Histoire du Kendo
XVIᵉ – XVIIIᵉ siècle : des écoles traditionnelles au kendo moderne
Contrairement à d’autres arts martiaux japonais qui reposent sur l’enseignement d’un seul maître fondateur, le kendo s’est construit grâce à l’expérience collective de nombreux pratiquants.
Avant l’époque Tokugawa (1603-1867), le Japon comptait des milliers de ryu (écoles), chacune avec sa propre approche. La plupart privilégiaient les katas – des exercices codifiés au sabre ou au bokken – plutôt que le combat réel. Le duel à mort restait la seule véritable épreuve de compétence, mais il était risqué et, à terme, interdit.

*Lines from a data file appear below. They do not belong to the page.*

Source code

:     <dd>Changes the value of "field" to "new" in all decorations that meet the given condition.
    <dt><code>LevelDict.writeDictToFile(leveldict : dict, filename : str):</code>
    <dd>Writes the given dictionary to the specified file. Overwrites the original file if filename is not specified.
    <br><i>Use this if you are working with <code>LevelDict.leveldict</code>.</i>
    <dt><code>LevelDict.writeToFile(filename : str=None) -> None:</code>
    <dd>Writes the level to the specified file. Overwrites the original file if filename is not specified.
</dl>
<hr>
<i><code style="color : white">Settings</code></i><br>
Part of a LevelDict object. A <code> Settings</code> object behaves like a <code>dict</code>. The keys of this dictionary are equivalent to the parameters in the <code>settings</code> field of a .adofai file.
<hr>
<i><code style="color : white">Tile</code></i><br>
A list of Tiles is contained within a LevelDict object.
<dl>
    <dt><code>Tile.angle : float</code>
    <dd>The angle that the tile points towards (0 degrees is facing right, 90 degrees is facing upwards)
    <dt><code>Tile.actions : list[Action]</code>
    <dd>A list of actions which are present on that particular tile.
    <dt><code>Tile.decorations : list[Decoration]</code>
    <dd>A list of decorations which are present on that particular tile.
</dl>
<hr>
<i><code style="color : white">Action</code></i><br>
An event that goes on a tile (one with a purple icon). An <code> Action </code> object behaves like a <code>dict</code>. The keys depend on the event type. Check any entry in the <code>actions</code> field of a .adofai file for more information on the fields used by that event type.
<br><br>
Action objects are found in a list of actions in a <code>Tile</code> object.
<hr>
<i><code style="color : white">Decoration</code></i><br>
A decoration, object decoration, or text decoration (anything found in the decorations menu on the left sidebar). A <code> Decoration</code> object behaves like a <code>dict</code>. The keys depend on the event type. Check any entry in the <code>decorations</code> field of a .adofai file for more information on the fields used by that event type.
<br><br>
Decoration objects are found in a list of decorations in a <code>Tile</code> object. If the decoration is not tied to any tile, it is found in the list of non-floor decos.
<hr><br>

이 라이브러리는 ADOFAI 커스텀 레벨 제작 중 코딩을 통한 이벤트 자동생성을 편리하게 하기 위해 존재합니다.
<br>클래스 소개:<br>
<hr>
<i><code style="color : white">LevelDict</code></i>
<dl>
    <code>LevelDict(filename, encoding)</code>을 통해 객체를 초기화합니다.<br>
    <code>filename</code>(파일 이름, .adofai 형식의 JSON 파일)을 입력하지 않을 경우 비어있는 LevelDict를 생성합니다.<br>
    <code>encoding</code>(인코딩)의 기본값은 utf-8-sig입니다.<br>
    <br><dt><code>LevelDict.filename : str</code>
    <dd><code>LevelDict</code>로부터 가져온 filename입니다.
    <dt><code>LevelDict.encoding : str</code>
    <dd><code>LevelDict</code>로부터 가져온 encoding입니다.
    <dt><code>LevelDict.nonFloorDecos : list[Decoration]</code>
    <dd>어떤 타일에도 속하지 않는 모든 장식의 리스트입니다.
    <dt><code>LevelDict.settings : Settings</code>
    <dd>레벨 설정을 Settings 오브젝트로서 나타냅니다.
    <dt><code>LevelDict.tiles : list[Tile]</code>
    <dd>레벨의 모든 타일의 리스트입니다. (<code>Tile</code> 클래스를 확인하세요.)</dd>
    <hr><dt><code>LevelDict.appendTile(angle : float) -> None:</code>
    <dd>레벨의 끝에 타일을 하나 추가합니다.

C’est à cette époque qu’apparaît une innovation majeure : le shinaï, un sabre de bambou, associé progressivement à un équipement protecteur. Cela permet de pratiquer des combats réalistes sans danger mortel. Ce type d’entraînement, appelé shinaï geiko, est l’ancêtre direct du kendo moderne.
Vers 1668, le mot « kendo » est employé pour la première fois par Abe Gorodayu (fondateur de l’Abe Ryu) et Yamanushi Renshinsai (fondateur du Heigo Muteki Ryu). Le kendo devient alors populaire au-delà de la caste des guerriers, avec plus de 500 écoles spécialisées dans le shinaï créées à travers le Japon.
XIXᵉ siècle : entre tradition et sport
À la fin de l’époque Edo, le kendo évolue vers une pratique plus sportive, encouragée par le gouvernement Tokugawa pour canaliser les énergies des jeunes samouraïs. Mais certains maîtres dénoncent cette dérive, craignant que la recherche de points en shiaï (combats arbitrés) fasse perdre l’esprit martial originel.
Avec l’ère Meiji (1868-1912) et l’ouverture du Japon à l’Occident, les arts martiaux passent de mode. En 1876, le port du sabre est même interdit. Pourtant, quelques passionnés continuent à transmettre la pratique.
À la fin du siècle, le gouvernement lui-même redécouvre la valeur culturelle et éducative du kendo. En 1895, est fondé le Dai Nippon Butokukai (Association pour la préservation des vertus martiales), qui ouvre en 1899 le Butokuden à Kyoto, un grand centre d’entraînement. Le kendo et le judo sont progressivement intégrés dans l’éducation.
XXᵉ siècle : standardisation et diffusion mondiale
En 1906, une commission de maîtres élabore un premier kata standard de kendo, afin d’unifier les bases techniques issues des grands courants. En 1912, naît le Dai Nippon Teikoku Kendo Kata, encore pratiqué aujourd’hui.
Le kendo devient obligatoire dans les collèges japonais (1911) puis dans les écoles primaires (1941). Cependant, après la défaite de 1945, les forces alliées interdisent les arts martiaux jugés militaristes. Le Butokukai est dissous.
La pratique renaît rapidement : dès 1952 est créée la Zen Nihon Kendo Renmei (Fédération japonaise de kendo), qui pose les bases du kendo moderne. Dans les années 1960, le kendo connaît un fort regain de popularité, au Japon comme à l’étranger.
En 1971, il devient véritablement international, avec la création de compétitions et de fédérations dans de nombreux pays.
Aujourd’hui, le kendo est à la fois un sport, un art martial et une voie de développement personnel, fidèle à son héritage tout en étant tourné vers l’avenir.